Objectives: The study aimed to assess cell blocks as an alternative to biopsies, and determine whether immunohistochemistry helps distinguish hyperplastic mesothelium, mesothelioma and carcinoma.
Methods: Effusions and biopsies were collected from 5 dogs with mesothelial hyperplasia (group MH), 6 with mesothelioma (group M) and 5 with carcinoma (group C) and stained for cytokeratin, vimentin, WT1, desmin, GLUT1 and IMP3. Sections were scored for intensity and percentage cells stained.
Results: In paired cell blocks and biopsies, vimentin and WT1 staining were positively correlated for intensity and for percentage of cells positive, although not all paired results were identical.

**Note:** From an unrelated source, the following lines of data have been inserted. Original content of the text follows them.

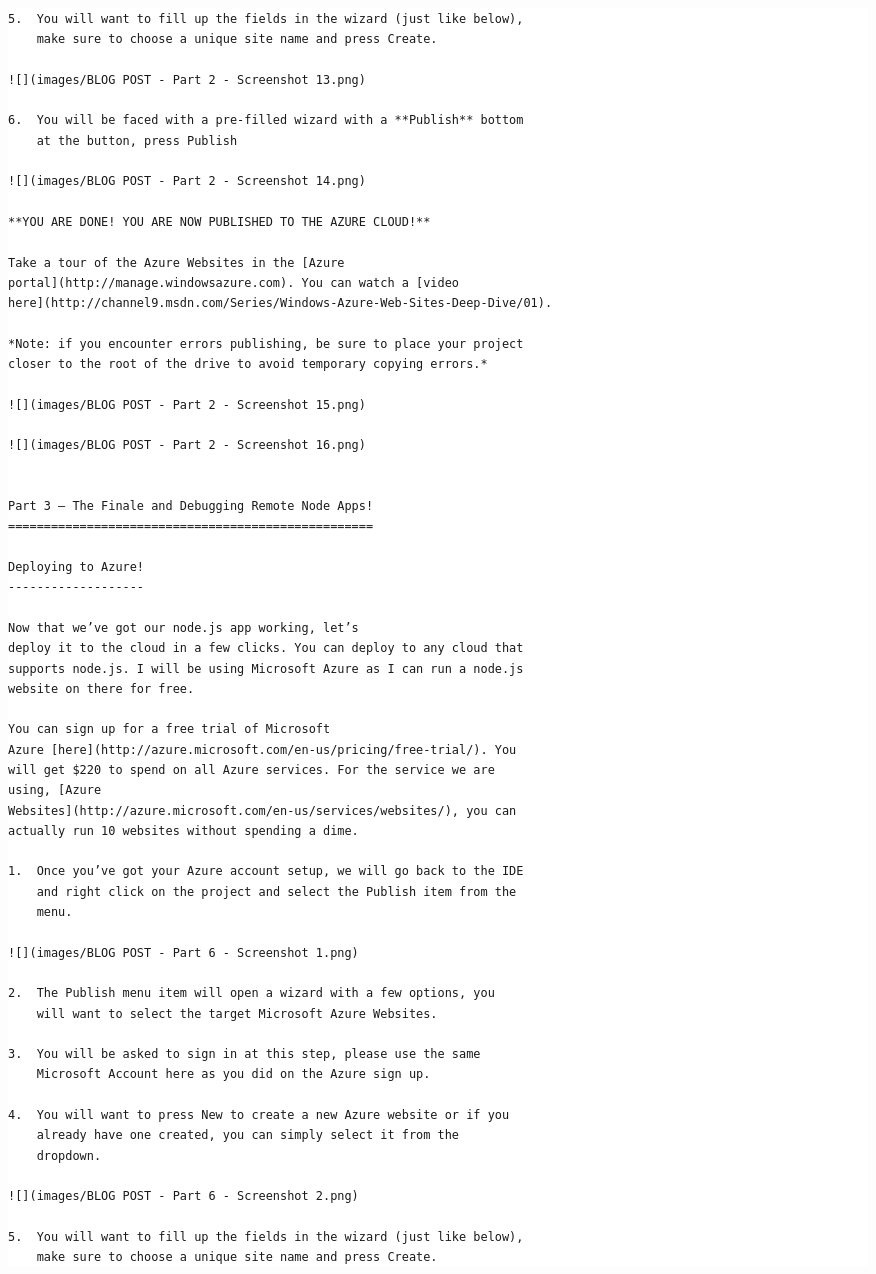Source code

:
 ```node
5.  You will want to fill up the fields in the wizard (just like below),
    make sure to choose a unique site name and press Create.

![](images/BLOG POST - Part 2 - Screenshot 13.png)

6.  You will be faced with a pre-filled wizard with a **Publish** bottom
    at the button, press Publish

![](images/BLOG POST - Part 2 - Screenshot 14.png)

**YOU ARE DONE! YOU ARE NOW PUBLISHED TO THE AZURE CLOUD!**

Take a tour of the Azure Websites in the [Azure
portal](http://manage.windowsazure.com). You can watch a [video
here](http://channel9.msdn.com/Series/Windows-Azure-Web-Sites-Deep-Dive/01).

*Note: if you encounter errors publishing, be sure to place your project
closer to the root of the drive to avoid temporary copying errors.*

![](images/BLOG POST - Part 2 - Screenshot 15.png)

![](images/BLOG POST - Part 2 - Screenshot 16.png)


Part 3 – The Finale and Debugging Remote Node Apps!
===================================================

Deploying to Azure!
-------------------

Now that we’ve got our node.js app working, let’s
deploy it to the cloud in a few clicks. You can deploy to any cloud that
supports node.js. I will be using Microsoft Azure as I can run a node.js
website on there for free.

You can sign up for a free trial of Microsoft
Azure [here](http://azure.microsoft.com/en-us/pricing/free-trial/). You
will get $220 to spend on all Azure services. For the service we are
using, [Azure
Websites](http://azure.microsoft.com/en-us/services/websites/), you can
actually run 10 websites without spending a dime.

1.  Once you’ve got your Azure account setup, we will go back to the IDE
    and right click on the project and select the Publish item from the
    menu.

![](images/BLOG POST - Part 6 - Screenshot 1.png)

2.  The Publish menu item will open a wizard with a few options, you
    will want to select the target Microsoft Azure Websites.

3.  You will be asked to sign in at this step, please use the same
    Microsoft Account here as you did on the Azure sign up.

4.  You will want to press New to create a new Azure website or if you
    already have one created, you can simply select it from the
    dropdown.

![](images/BLOG POST - Part 6 - Screenshot 2.png)

5.  You will want to fill up the fields in the wizard (just like below),
    make sure to choose a unique site name and press Create.

```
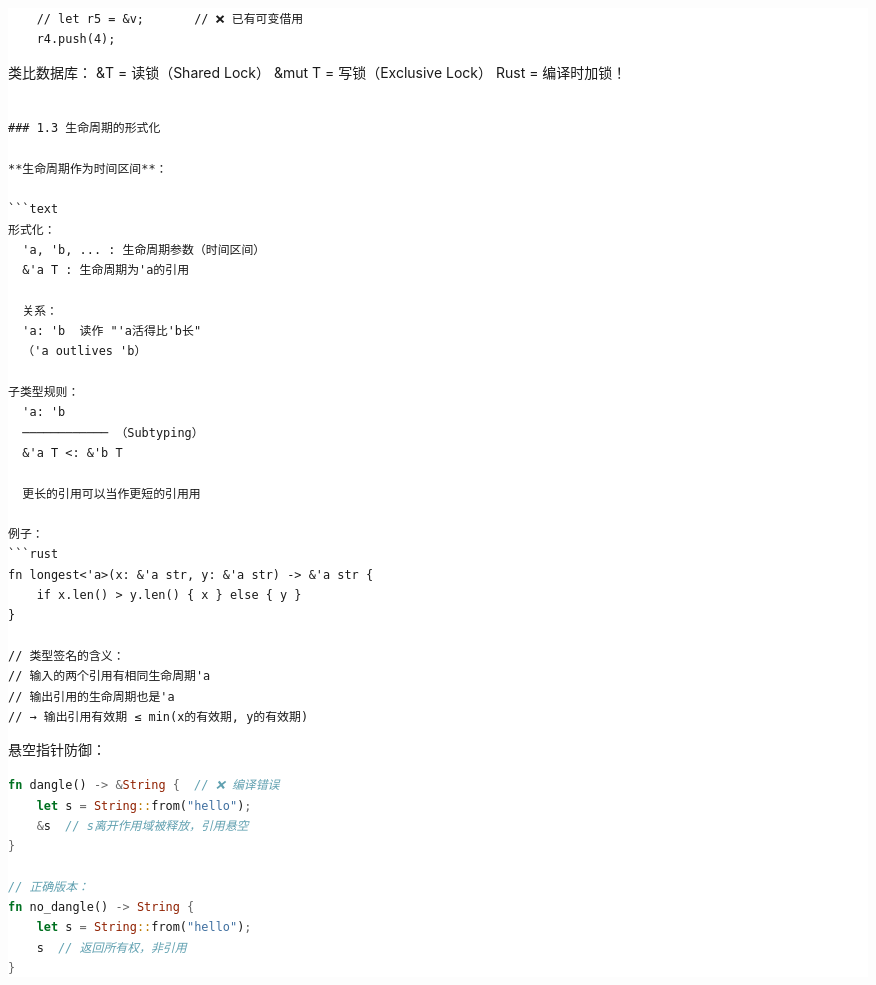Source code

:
 ```text
    // let r5 = &v;       // ❌ 已有可变借用
    r4.push(4);
  ```

  类比数据库：
    &T = 读锁（Shared Lock）
    &mut T = 写锁（Exclusive Lock）
    Rust = 编译时加锁！

```

### 1.3 生命周期的形式化

**生命周期作为时间区间**：

```text
形式化：
  'a, 'b, ... : 生命周期参数（时间区间）
  &'a T : 生命周期为'a的引用

  关系：
  'a: 'b  读作 "'a活得比'b长"
  （'a outlives 'b）

子类型规则：
  'a: 'b
  ──────────── （Subtyping）
  &'a T <: &'b T

  更长的引用可以当作更短的引用用

例子：
```rust
fn longest<'a>(x: &'a str, y: &'a str) -> &'a str {
    if x.len() > y.len() { x } else { y }
}

// 类型签名的含义：
// 输入的两个引用有相同生命周期'a
// 输出引用的生命周期也是'a
// → 输出引用有效期 ≤ min(x的有效期, y的有效期)
```

悬空指针防御：

```rust
fn dangle() -> &String {  // ❌ 编译错误
    let s = String::from("hello");
    &s  // s离开作用域被释放，引用悬空
}

// 正确版本：
fn no_dangle() -> String {
    let s = String::from("hello");
    s  // 返回所有权，非引用
}
```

Intensity of IMP3 staining in cell blocks was higher in group M than C (P = .012), and WT1 higher in group MH than C (P = .020). For biopsies, intensity of WT1 was higher in group MH than C (P = .031). In group C, WT1 was negative in all cell blocks and biopsies and desmin negative in 4/5 cases.
Conclusions: Results in cell blocks and biopsies were comparable for potentially useful markers, such as WT1, which help discriminate between groups. Immunohistochemistry provided further information, although results were not always definitive. Further studies on a larger population are required.